C'est ce qui a permis à Marine Le Pen de refuser, dans un premier temps, de répondre aux convocations des juges d'instruction qui voulaient la mettre en examen dans cette affaire en 2017. Les juges ne pouvant pas la forcer à venir puisqu'ils ne pouvaient pas demander une interpellation ni une garde à vue en raison de l'inviolabilité de son mandat, avait demandé la levée de son immunité à l'Assemblée nationale, sans réponse. Après deux refus et après plusieurs mois, Marine Le Pen avait finalement accepté d'aller voir les juges.

D'autre part, le député ne peut pas être tenu responsable des actes effectués dans le cadre de son mandat, c'est ce qu'on appelle "l'irresponsabilité". C'est là qu'il y a une subtilité. Cela concerne uniquement ce que le député fait en tant que député, comme voter des lois, prendre position sur tel ou tel sujet, donner son opinion. En revanche, ça n'empêche pas la justice ni de poursuivre un élu, ni de le condamner s'il a commis un délit ou un crime. Et ça, les juges qui ont condamné Marine Le Pen en première instance l'expliquent en détail dans leur délibéré.

Pas d'immunité "générale" ni "absolue"

Les juges expliquent que "les détournements de fonds publics poursuivis sont, par nature, des actes détachables du mandat de député européen. Soutenir l'inverse revient à considérer ab initio [dès le début] que l'affectation par un député à son parti politique de sa dotation parlementaire européenne serait possible et inhérente à son mandat".

Autrement dit, les juges estiment que le principe de l'immunité parlementaire ne s'applique pas aux accusations qui visent présentement Marine Le Pen, parce que détourner des fonds publics ne fait pas partie du travail habituel d'un député et que le député n'est protégé par son immunité que pour son travail habituel.

Pour arriver à cette conclusion, ils se sont appuyés sur plusieurs décisions antérieures, dont une de la Cour de cassation.
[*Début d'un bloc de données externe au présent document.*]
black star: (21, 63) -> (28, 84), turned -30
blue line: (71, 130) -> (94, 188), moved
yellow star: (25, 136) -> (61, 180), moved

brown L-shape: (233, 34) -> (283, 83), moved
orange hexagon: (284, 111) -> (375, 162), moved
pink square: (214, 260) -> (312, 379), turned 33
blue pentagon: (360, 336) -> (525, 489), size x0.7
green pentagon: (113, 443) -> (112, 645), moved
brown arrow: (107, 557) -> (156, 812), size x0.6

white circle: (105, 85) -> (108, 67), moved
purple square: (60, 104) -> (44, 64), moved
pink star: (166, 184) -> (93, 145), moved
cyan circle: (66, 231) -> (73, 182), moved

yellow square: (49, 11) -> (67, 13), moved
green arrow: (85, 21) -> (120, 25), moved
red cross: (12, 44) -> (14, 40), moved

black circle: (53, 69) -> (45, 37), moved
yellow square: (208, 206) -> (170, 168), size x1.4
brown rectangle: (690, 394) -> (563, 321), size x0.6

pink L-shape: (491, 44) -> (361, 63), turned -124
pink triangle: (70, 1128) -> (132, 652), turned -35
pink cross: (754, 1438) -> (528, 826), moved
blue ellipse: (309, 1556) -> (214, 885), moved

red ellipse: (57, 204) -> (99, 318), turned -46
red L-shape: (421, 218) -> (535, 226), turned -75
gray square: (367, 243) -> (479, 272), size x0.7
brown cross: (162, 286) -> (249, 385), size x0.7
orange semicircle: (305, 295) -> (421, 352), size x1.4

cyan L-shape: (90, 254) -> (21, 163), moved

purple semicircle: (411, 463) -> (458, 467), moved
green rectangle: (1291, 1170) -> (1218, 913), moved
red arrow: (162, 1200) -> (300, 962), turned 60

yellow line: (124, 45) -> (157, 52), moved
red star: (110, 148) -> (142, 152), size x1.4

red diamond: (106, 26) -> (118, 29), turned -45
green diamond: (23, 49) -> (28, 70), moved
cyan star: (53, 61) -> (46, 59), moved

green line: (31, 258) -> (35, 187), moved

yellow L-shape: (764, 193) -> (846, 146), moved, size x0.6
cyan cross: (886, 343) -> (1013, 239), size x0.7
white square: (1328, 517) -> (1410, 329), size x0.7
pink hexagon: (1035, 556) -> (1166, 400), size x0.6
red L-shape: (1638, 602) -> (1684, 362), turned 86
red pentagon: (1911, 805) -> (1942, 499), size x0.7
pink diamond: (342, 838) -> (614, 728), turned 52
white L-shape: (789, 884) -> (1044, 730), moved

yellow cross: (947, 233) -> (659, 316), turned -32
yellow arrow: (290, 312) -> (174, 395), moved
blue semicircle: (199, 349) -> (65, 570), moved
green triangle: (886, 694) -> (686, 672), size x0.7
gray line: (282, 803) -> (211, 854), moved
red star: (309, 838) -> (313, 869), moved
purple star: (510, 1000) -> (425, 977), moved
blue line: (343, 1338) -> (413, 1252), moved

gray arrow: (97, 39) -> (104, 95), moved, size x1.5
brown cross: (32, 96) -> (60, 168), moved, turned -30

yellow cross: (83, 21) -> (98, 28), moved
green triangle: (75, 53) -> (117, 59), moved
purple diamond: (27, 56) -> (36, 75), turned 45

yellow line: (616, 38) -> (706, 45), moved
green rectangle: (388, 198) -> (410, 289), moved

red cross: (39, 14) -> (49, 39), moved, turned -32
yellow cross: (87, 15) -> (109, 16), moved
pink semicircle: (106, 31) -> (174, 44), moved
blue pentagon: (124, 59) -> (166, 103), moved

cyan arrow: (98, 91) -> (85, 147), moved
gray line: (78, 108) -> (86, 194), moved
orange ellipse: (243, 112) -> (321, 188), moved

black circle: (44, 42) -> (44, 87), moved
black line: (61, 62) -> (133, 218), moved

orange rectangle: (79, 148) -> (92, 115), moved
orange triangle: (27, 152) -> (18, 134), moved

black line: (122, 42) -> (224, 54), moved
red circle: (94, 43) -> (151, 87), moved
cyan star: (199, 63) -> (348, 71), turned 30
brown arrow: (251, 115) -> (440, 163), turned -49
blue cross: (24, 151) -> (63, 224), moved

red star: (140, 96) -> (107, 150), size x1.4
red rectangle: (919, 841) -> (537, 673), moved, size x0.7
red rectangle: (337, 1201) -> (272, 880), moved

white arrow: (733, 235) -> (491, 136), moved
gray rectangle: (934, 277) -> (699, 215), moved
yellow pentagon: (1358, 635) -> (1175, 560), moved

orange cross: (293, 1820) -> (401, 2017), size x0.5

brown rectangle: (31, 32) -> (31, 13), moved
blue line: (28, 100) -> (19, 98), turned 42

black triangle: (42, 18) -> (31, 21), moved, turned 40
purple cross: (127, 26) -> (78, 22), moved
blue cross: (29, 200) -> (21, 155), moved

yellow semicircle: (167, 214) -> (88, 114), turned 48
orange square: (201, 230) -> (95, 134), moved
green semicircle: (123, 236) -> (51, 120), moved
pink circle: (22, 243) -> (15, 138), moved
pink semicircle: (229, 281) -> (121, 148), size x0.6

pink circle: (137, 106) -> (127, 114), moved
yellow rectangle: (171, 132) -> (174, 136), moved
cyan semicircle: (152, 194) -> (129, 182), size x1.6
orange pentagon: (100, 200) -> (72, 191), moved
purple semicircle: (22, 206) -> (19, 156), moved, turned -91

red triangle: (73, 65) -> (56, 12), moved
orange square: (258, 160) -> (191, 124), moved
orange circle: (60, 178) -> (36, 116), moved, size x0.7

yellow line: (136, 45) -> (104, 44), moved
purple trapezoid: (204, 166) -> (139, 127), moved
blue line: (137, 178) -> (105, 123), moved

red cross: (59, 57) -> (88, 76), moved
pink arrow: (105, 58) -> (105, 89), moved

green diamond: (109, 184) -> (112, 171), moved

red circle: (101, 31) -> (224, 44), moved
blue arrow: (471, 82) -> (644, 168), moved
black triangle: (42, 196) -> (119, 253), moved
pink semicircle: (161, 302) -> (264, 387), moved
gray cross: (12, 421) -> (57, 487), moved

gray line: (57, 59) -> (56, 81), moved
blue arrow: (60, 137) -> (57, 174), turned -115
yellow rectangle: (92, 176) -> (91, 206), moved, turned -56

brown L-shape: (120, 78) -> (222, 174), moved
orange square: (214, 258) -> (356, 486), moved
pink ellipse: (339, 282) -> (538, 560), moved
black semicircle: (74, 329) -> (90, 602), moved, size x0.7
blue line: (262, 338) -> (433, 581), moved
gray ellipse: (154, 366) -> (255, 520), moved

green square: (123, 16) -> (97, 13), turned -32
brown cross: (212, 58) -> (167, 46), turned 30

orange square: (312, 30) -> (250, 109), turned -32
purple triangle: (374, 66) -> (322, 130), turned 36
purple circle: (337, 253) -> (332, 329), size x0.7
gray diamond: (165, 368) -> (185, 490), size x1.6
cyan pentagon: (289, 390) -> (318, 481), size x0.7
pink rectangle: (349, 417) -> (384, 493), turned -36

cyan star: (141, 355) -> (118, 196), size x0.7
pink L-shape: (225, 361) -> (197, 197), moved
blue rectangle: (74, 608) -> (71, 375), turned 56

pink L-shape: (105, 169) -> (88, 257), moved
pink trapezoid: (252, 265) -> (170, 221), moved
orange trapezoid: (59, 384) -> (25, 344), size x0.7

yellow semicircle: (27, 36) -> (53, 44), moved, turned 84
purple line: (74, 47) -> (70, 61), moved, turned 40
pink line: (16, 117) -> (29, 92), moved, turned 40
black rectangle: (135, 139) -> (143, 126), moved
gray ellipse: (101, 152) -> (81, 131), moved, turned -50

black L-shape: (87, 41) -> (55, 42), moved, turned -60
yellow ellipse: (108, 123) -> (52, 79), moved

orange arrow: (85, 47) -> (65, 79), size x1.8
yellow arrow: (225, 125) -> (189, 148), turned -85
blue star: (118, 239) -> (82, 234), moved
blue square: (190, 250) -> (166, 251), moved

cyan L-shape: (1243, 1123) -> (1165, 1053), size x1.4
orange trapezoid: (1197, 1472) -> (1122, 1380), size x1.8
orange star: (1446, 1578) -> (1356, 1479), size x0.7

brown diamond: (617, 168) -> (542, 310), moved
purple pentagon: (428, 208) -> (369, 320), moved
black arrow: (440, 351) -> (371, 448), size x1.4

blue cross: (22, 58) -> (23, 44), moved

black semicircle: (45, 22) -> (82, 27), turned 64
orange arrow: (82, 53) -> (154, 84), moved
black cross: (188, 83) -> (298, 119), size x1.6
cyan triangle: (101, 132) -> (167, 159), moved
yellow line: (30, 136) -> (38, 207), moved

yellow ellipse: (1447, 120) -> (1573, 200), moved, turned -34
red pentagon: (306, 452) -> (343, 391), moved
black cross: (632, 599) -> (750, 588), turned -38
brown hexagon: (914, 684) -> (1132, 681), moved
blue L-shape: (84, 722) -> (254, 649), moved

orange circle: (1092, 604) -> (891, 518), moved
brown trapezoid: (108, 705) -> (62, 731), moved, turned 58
Elle a jugé, en avril 2024, dans l'affaire Fillon, que "le principe de séparation des pouvoirs n'interdit pas au juge judiciaire, saisi de poursuites engagées du chef du délit de détournement de fonds publics, infraction contre la probité, qui n'entre pas dans le champ de l'irresponsabilité de l'article 26 de la Constitution, d'apprécier la réalité de l'exécution du contrat de droit privé conclu entre un membre du Parlement et un de ses collaborateurs".

Ils citent aussi la Cour européenne des droits de l'homme qui rappelle que "les immunités parlementaires visent à permettre la libre expression des représentants du peuple et empêcher que des poursuites partisanes puissent porter atteintes à cette fonction parlementaire" mais que cette immunité "ne dispense pas les parlementaires du respect des principes de la démocratie" et qu'"aucune disposition constitutionnelle ou conventionnelle ne confère au parlementaire l'impunité générale et absolue", qu'au contraire, les parlementaires doivent s'astreindre "à une exigence accrue de probité et d'intégrité".